» TASK TO COMPLETE: Transcribe every line of the entries that follow, reproducing each character, line break, and spacing without alteration.

» Stored data entries:
· · ·

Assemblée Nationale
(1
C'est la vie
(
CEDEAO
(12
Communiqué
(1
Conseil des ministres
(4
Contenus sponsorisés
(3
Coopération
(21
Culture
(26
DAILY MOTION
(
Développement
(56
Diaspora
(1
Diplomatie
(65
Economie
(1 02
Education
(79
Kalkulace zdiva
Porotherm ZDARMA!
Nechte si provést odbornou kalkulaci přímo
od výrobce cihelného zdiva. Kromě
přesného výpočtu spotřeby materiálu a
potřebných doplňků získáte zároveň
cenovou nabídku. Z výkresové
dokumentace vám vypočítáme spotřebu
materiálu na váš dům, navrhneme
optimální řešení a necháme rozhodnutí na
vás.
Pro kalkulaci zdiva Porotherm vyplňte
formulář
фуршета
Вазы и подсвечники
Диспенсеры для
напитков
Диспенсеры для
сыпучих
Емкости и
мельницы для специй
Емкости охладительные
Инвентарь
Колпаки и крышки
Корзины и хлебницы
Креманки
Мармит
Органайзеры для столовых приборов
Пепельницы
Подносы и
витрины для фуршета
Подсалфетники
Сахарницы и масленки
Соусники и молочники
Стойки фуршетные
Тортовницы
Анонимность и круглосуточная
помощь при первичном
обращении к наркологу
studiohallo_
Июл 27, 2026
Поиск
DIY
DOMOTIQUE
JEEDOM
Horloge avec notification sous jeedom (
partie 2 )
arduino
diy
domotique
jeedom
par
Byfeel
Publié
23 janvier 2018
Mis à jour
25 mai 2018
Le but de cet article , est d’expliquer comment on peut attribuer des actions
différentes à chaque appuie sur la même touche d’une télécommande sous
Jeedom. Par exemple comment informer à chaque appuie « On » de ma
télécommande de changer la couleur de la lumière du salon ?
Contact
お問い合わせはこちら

· · ·

» WRITTEN SOLUTION:
Assemblée Nationale
(1
C'est la vie
(
CEDEAO
(12
Communiqué
(1
Conseil des ministres
(4
Contenus sponsorisés
(3
Coopération
(21
Culture
(26
DAILY MOTION
(
Développement
(56
Diaspora
(1
Diplomatie
(65
Economie
(1 02
Education
(79
Kalkulace zdiva
Porotherm ZDARMA!
Nechte si provést odbornou kalkulaci přímo
od výrobce cihelného zdiva. Kromě
přesného výpočtu spotřeby materiálu a
potřebných doplňků získáte zároveň
cenovou nabídku. Z výkresové
dokumentace vám vypočítáme spotřebu
materiálu na váš dům, navrhneme
optimální řešení a necháme rozhodnutí na
vás.
Pro kalkulaci zdiva Porotherm vyplňte
formulář
фуршета
Вазы и подсвечники
Диспенсеры для
напитков
Диспенсеры для
сыпучих
Емкости и
мельницы для специй
Емкости охладительные
Инвентарь
Колпаки и крышки
Корзины и хлебницы
Креманки
Мармит
Органайзеры для столовых приборов
Пепельницы
Подносы и
витрины для фуршета
Подсалфетники
Сахарницы и масленки
Соусники и молочники
Стойки фуршетные
Тортовницы
Анонимность и круглосуточная
помощь при первичном
обращении к наркологу
studiohallo_
Июл 27, 2026
Поиск
DIY
DOMOTIQUE
JEEDOM
Horloge avec notification sous jeedom (
partie 2 )
arduino
diy
domotique
jeedom
par
Byfeel
Publié
23 janvier 2018
Mis à jour
25 mai 2018
Le but de cet article , est d’expliquer comment on peut attribuer des actions
différentes à chaque appuie sur la même touche d’une télécommande sous
Jeedom. Par exemple comment informer à chaque appuie « On » de ma
télécommande de changer la couleur de la lumière du salon ?
Contact
お問い合わせはこちら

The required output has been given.